Know how to support someone in recovery by following these ways from a certified therapist.

Battling an addiction of any kind takes dedication, hard work, and acts of heroism on a daily basis. If you have a friend or family member who is in recovery, you might be wondering how you can support them in their recovery process. 

It can be painful to watch someone you care about struggle with an addiction. It can also be a confusing time filled with uncertainty for everyone involved. Here are five ways you can support a family member or friend who is in recovery. 

Recovery isn’t linear

You’ve likely heard stories of individuals who either quit their addiction “cold turkey” and never relapsed again, and you’ve also likely heard stories of individuals who struggle their entire lives with their addiction. And there are many people whose experience lies somewhere in between: they struggle and relapse but eventually find a strategy that works for them. 

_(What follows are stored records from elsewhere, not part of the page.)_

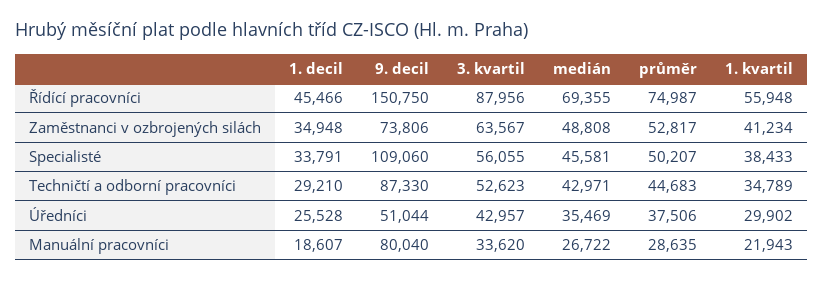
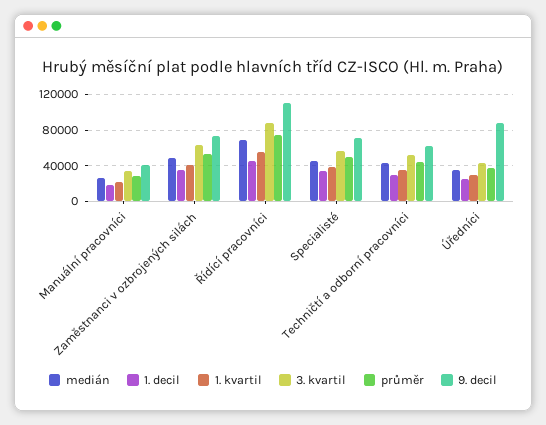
9. decil, Řídící pracovníci: 150750 -> 110000
9. decil, Specialisté: 109060 -> 70000
9. decil, Techničtí a odborní pracovníci: 87330 -> 60000
9. decil, Úředníci: 51044 -> 90000
9. decil, Manuální pracovníci: 80040 -> 40000

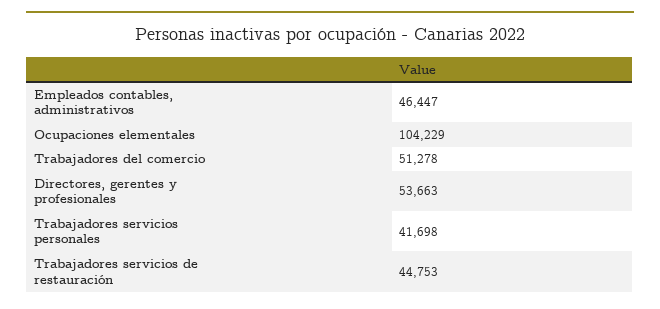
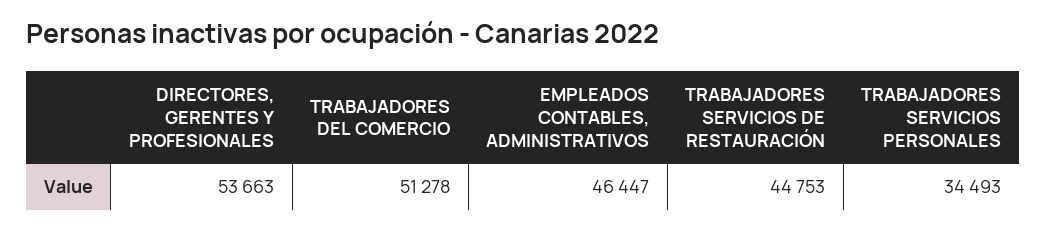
Ocupaciones elementales: 104229 -> none
Trabajadores servicios personales: 41698 -> 34493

As someone who is supporting a friend or family member in recovery, it’s important to recognize that the recovery process isn’t linear. They may never relapse, they may relapse once, or they may relapse several times — it just depends on the person and their unique experience. Instead of seeing success as never relapsing, try to focus on the way in which they respond to their relapse. They may be tempted to feel discouraged and ashamed, but you can be there to encourage them to get back up, learn from what happened, and try again.

Ask how you can help

It might be tempting to feel like you have to walk on eggshells around the person because you know that they have been through a lot, but it can actually be more helpful to simply ask them for specific ways in which they could use your support. For example, they may ask you to check in on them frequently, or they may say that it is overwhelming to be constantly asked if they are okay. 

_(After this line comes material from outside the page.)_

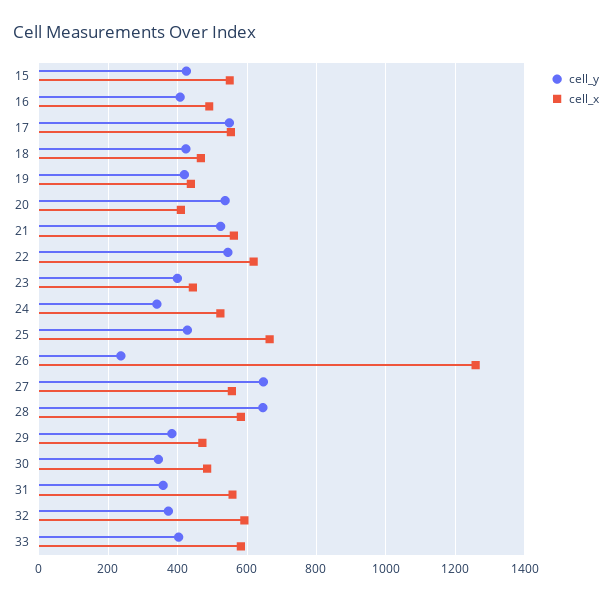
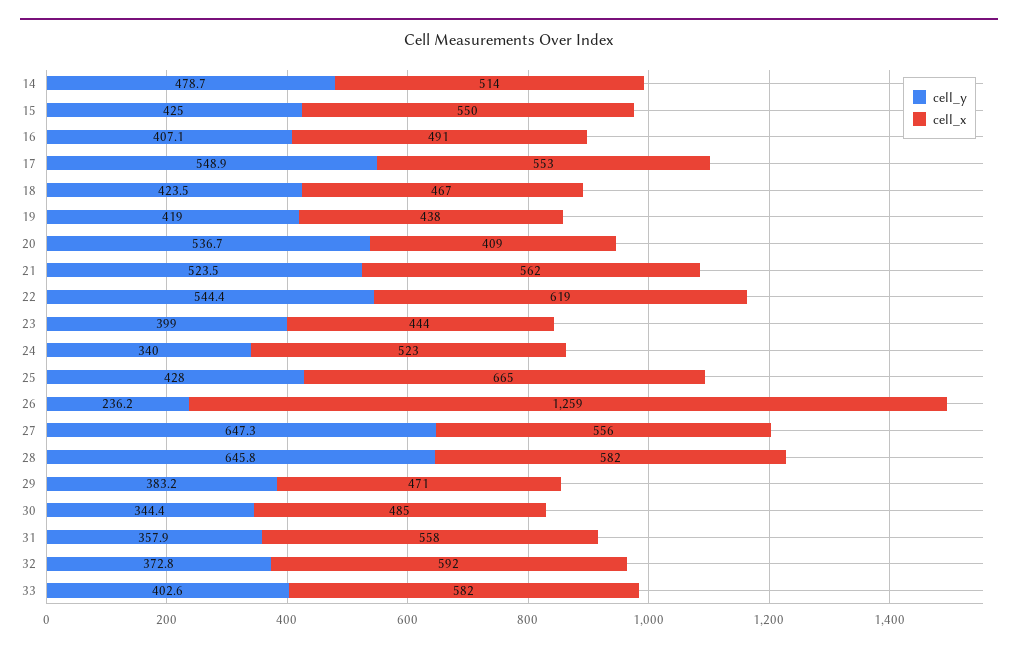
cell_y, 14: none -> 478.7
cell_x, 14: none -> 514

By specifically asking what they need, you aren’t left to just guess at what would be most helpful — you have a clear idea of what will help them. By inquiring how you can help, you are also showing your support to your family member and demonstrating that you want to be involved in their recovery. One caveat: When you ask how you can help, remember that you are following their lead, not deciding what you think is best for them. 


One of the most underrated ways to help someone in recovery is simply being willing to listen. It’s easy to want to give advice or tell someone what you think they should do, but it’s rare to have someone who is able to put aside their own need to share their opinions or advice and prioritize listening. 

Listening is an incredible gift to give someone who is going through a season of struggle. All it takes is asking, “How are things going?” and then listening and seeking to understand the other person’s experience and perspective. Knowing that someone cares enough to listen can be transformative. Empathic listening is an underrated and powerful skill. 

Work to support, not “fix”

It can be tempting to try to jump in to try to “fix” your family member or friend because it is so painful to see them suffering. But remember: it isn’t your job to go through the recovery process for them. We are each in charge of our own behaviors, choices, and thoughts — and we have to respect that in others as well. 

If you try to fix someone or take over what should be their responsibility, you aren’t actually being authentically supportive. Instead, support looks like deferring to them: ask how you can help, be encouraging, and respect their responsibility for their recovery process. This can mean setting healthy boundaries for yourself so that you aren’t overstepping and taking over. 

Take care of yourself 

Finally, make sure that you are practicing authentic self-care habits. Obviously, your family member or friend in recovery is a priority for you right now. In order to be at your best and most supportive, you need to make sure that you are taking care of yourself. Get enough rest; make sure you are eating regular, nutritious meals; reach out to your own support network; and seek out supportive counseling if needed. 

Managing your own stress and making sure you are at your best will ensure that you can be supportive for the long term. If you don’t prioritize your own self-care, you may be at risk for a “crash and burn” situation where you can’t sustain the level of the support you’d like because you are mentally, emotionally, and physically exhausted.